Biomarkers may predict response to nivolumab for urothelial cancer
CHICAGO — A combination of PD-L1 expression, circulating myeloid-derived suppressor cells and interferon gamma signatures may identify patients with urothelial carcinoma who achieve more favorable outcomes after nivolumab treatment, according to results from the CheckMate 275 trial presented at American Association for Cancer Research Annual Meeting.
The open-label phase 2 trial included 270 patients with locally advanced or metastatic urothelial carcinoma who received IV nivolumab (Opdivo, Bristol-Myers Squibb) dosed at 3 mg/kg every 2 weeks. Treatment continued until disease progression or unacceptable toxicity.
“[The trial] previously demonstrated the efficacy and manageable safety profile of nivolumab [for] patients with previously treated metastatic urothelial carcinoma,” Padmanee Sharma, MD, PhD, professor at The University of Texas MD Anderson Cancer Center, said during a presentation.
As HemOnc Today previously reported, this trial met its primary endpoint of objective response rate. PFS and OS served as secondary endpoints.
At AACR, Sharma presented updated PFS and OS results, as well as data on potential predictive biomarkers of response.
With a minimum follow-up of 21.3 months (median, 24.5 months), researchers reported median PFS of 1.9 months (95% CI, 1.9-2.3) and median OS of 8.6 months (95% CI, 6.1-11.3).
Overall, 55 patients responded to treatment. Of these:
- 72.7% had a response that lasted at least 6 months;
- 54.5% had a response that lasted at least 12 months; and
- 30.9% had an ongoing response at the time of analysis.
Median duration of response for all treated patients was 17.7 months (95% CI, 11.5-22). Researchers reported a 1-year OS rate of 40.3% (95% CI, 34.4-46.2) and a 2-year OS rate of 29.4% (95% CI, 23.9-35.1). They observed OS benefit across patient subgroups based tumor PD-L1 expression.
Researchers measured circulating myeloid-derived suppressor cells (MDSC) by flow cytometry at baseline. They categorized MDSC levels into tertiles of low, median and high.
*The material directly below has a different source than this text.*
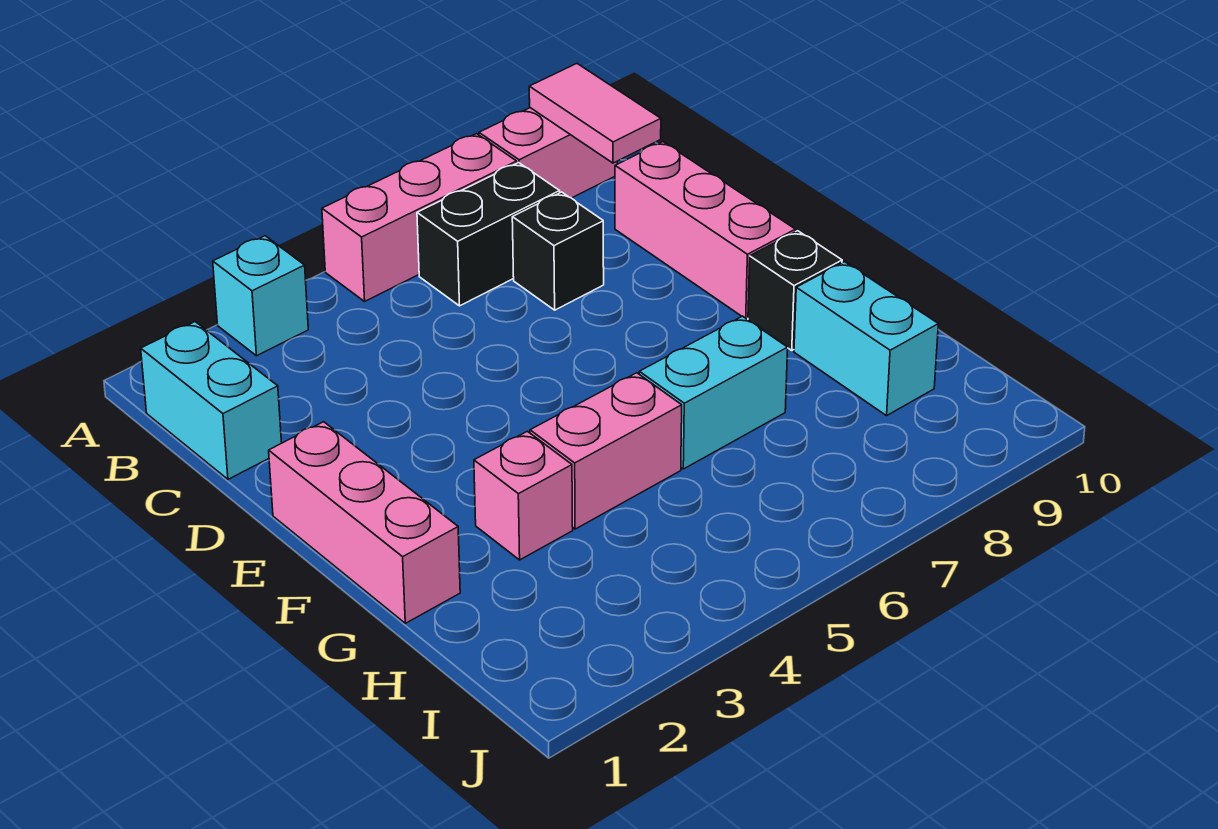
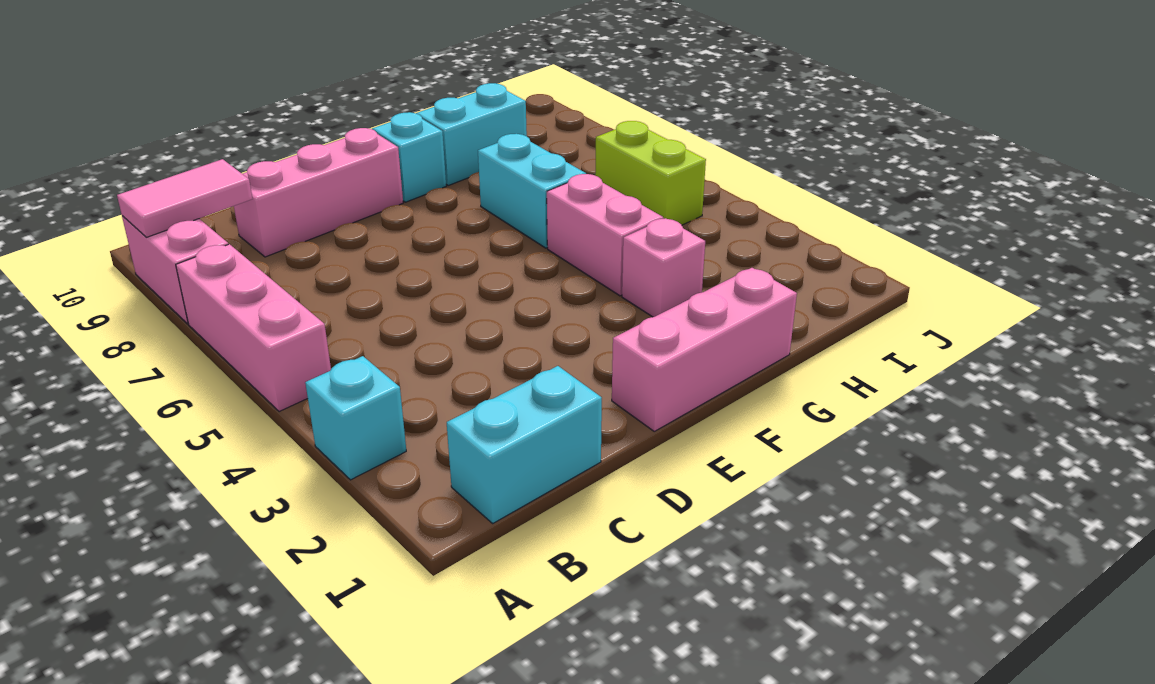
black 1x2 brick [417,163,560,306] -> none
black 1x1 brick [512,192,604,310] -> none
black 1x1 brick [748,231,842,350] -> cyan 1x1 brick [372,112,446,202]
none -> lime 1x2 brick [595,121,706,225]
Patients with low levels of MDSC achieved longer median OS (22.3 months vs. 3.7 months) than those with high levels of MDSC. Researchers also observed similar associations among patients with PD-L1 expression of less than 1% (median OS, 17 months vs. 4.3 months) and among patients with PD-L1 expression of at least 1% (median OS, not reached vs. 2 months).
The researchers assessed interferon gamma gene expression using macro-dissected samples and categorized levels as low and high based on arbitrary cutoff at median.
Patients with high tumor interferon gamma signature scores achieved prolonged OS compared with those with low scores (median OS, 22.2 months vs. 8.7 months).
Patients with high tumor interferon gamma signature scores and low MDSC levels experienced the longest OS of all the biomarker subgroups (P < 0.05).
“Baseline circulation MDSCs and tumor PD-L1 expression appear to be individual markers of clinical benefit,” Sharma said. “Composite biomarkers could help identify patients who may benefit the most from treatment with nivolumab. However, the results of these exploratory analyses will need to be confirmed in controlled trials with larger patient populations.”
Treatment with nivolumab appeared well tolerated. The most common treatment-related adverse events included fatigue (18.1%), diarrhea (12.2%), pruritus (11.5%) and decreased appetite (9.3%). – by Cassie Homer
Sharma P, et al. Abstract CT178. Presented at American Association for Cancer Research Annual Meeting; April 14-18, 2018; Chicago.
Disclosures: Sharma reports consultant roles with Astellas, Apricity, BioAtla, BioMx, Constellation, Forty Seven Inc., Jounce, Kite Pharma, Merck, Neon, Oncolytics, Polaris and Pieris Pharmaceuticals, as well as stock holdings in Apricity, BioAtla, Constellation, Forty Seven Inc., Jounce, Neon, Oncolytics and Polaris. Please see the abstract for all other authors’ relevant financial disclosures.